**Task brief:**
Reproduce verbatim the line in which "left eye: (244, 20)" occurs, together with each line that follows it to the end of the listing, and nothing more.

**Supplied entries:**
==*==

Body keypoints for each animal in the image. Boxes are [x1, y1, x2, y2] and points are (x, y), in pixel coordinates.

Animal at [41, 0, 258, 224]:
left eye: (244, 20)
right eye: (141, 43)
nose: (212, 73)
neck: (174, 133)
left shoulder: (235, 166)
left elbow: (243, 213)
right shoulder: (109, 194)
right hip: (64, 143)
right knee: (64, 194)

==*==

**Finished task:**
left eye: (244, 20)
right eye: (141, 43)
nose: (212, 73)
neck: (174, 133)
left shoulder: (235, 166)
left elbow: (243, 213)
right shoulder: (109, 194)
right hip: (64, 143)
right knee: (64, 194)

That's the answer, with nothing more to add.